Write out the listing from the line with "GET IN TOUCH" to the line with "Please send query to", both lines included, exactly and nothing beyond. Leave pictures out.

Start of DATA RECORDS

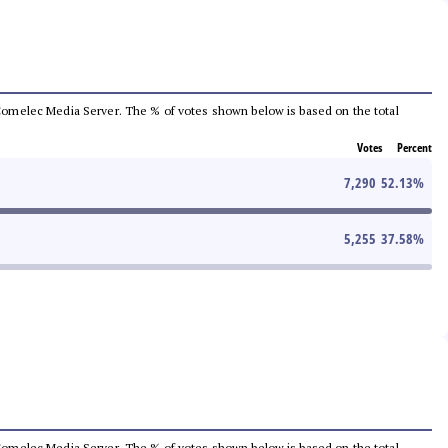
he Comelec Media Server. The % of votes shown below is based on the total
Votes
Percent
7,290
52.13
%
5,255
37.58
%
he Comelec Media Server. The % of votes shown below is based on the total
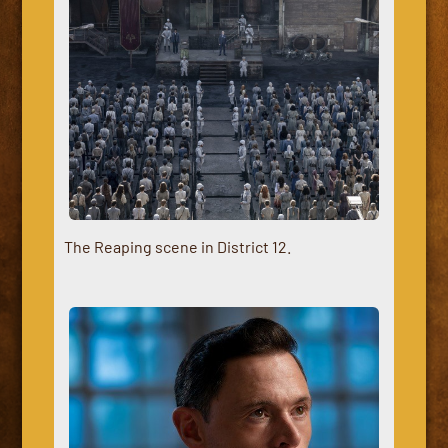
The Reaping scene in District 12.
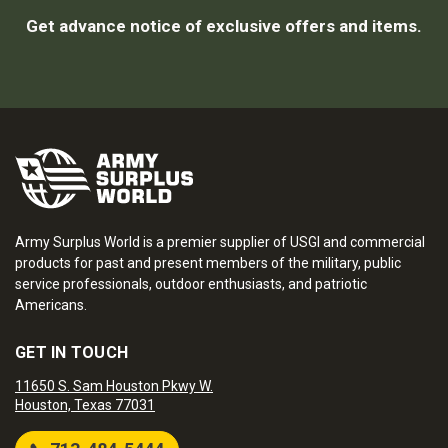
Get advance notice of exclusive offers and items.
Army Surplus World is a premier supplier of USGI and commercial
products for past and present members of the military, public
service professionals, outdoor enthusiasts, and patriotic
Americans.
GET IN TOUCH
11650 S. Sam Houston Pkwy W.
Houston, Texas 77031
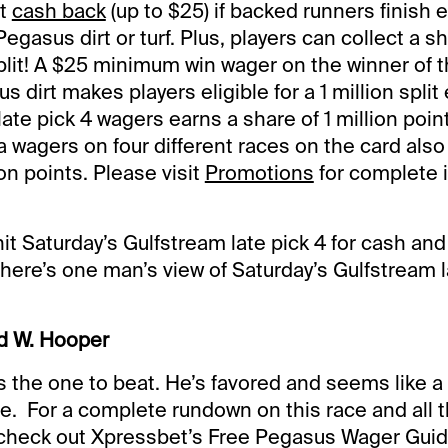
et
cash back
(up to $25) if backed runners finish 
 Pegasus dirt or turf. Plus, players can collect a s
lit! A $25 minimum win wager on the winner of 
s dirt makes players eligible for a 1 million split
 late pick 4 wagers earns a share of 1 million poin
 wagers on four different races on the card also 
ion points. Please visit
Promotions
for complete 
 hit Saturday’s Gulfstream late pick 4 for cash and
 here’s one man’s view of Saturday’s Gulfstream l
d W. Hooper
s the one to beat. He’s favored and seems like a 
ere. For a complete rundown on this race and all 
 check out Xpressbet’s Free Pegasus Wager Guid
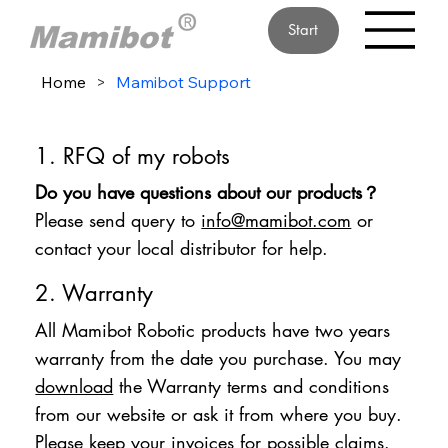
Start
Home
>
Mamibot Support
1. RFQ of my robots
Do you have questions about our products？
Please send query to
info@mamibot.com
or
contact your local distributor for help.
2. Warranty
All Mamibot Robotic products have two years
warranty from the date you purchase. You may
download
the Warranty terms and conditions
from our website or ask it from where you buy.
Please keep your invoices for possible claims.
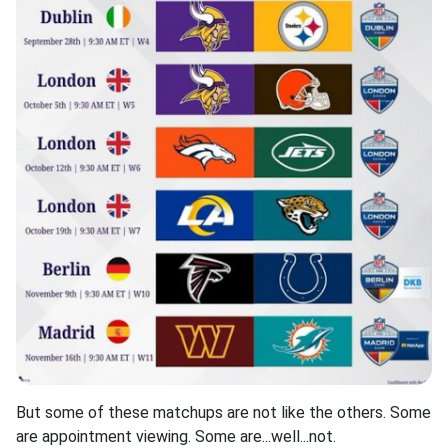
But some of these matchups are not like the others. Some
are appointment viewing. Some are...well...not.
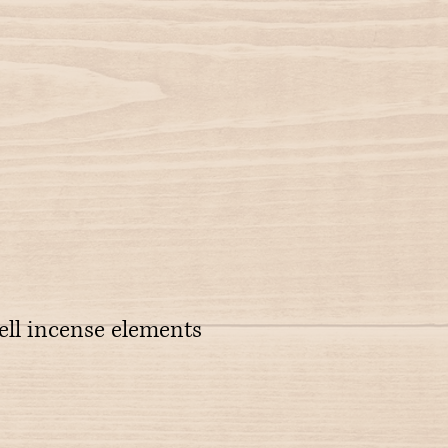
ell incense elements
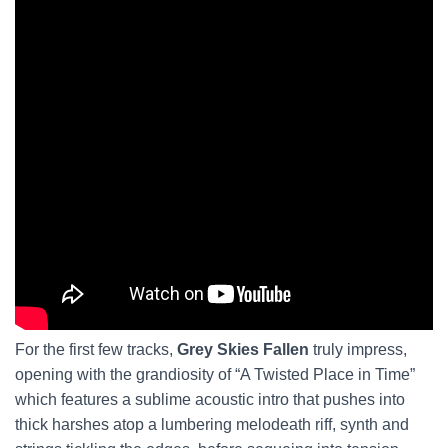
For the first few tracks,
Grey Skies Fallen
truly impress,
opening with the grandiosity of “A Twisted Place in Time”
which features a sublime acoustic intro that pushes into
thick harshes atop a lumbering melodeath riff, synth and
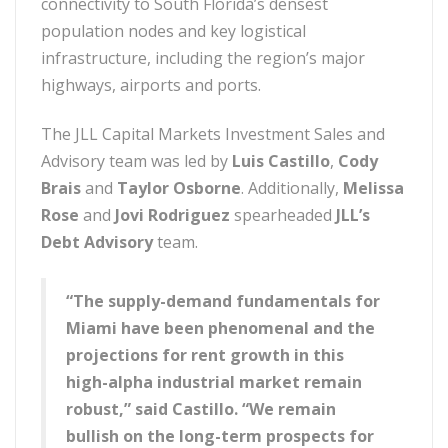
connectivity to South Florida’s densest
population nodes and key logistical
infrastructure, including the region’s major
highways, airports and ports.
The JLL Capital Markets Investment Sales and
Advisory team was led by
Luis Castillo
,
Cody
Brais
and
Taylor Osborne
. Additionally,
Melissa
Rose
and
Jovi Rodriguez
spearheaded
JLL’s
Debt Advisory
team.
“The supply-demand fundamentals for
Miami have been phenomenal and the
projections for rent growth in this
high-alpha industrial market remain
robust,” said Castillo. “We remain
bullish on the long-term prospects for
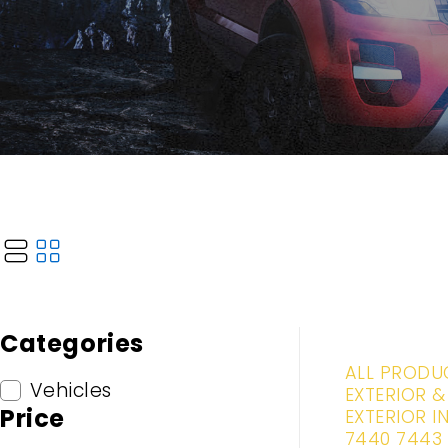
Categories
-20%
ALL PRODU
Vehicles
EXTERIOR &
Price
EXTERIOR I
7440 7443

End of DATA RECORDS

■ **FINAL ANSWER**
GET IN TOUCH
11650 S. Sam Houston Pkwy W.
Houston, Texas 77031
et
cash back
(up to $25) if backed runners finish 
 Pegasus dirt or turf. Plus, players can collect a s
lit! A $25 minimum win wager on the winner of 
s dirt makes players eligible for a 1 million split
 late pick 4 wagers earns a share of 1 million poin
 wagers on four different races on the card also 
ion points. Please visit
Promotions
for complete 
 hit Saturday’s Gulfstream late pick 4 for cash and
 here’s one man’s view of Saturday’s Gulfstream l
d W. Hooper
s the one to beat. He’s favored and seems like a 
ere. For a complete rundown on this race and all 
 check out Xpressbet’s Free Pegasus Wager Guid
Start
Home
>
Mamibot Support
1. RFQ of my robots
Do you have questions about our products？
Please send query to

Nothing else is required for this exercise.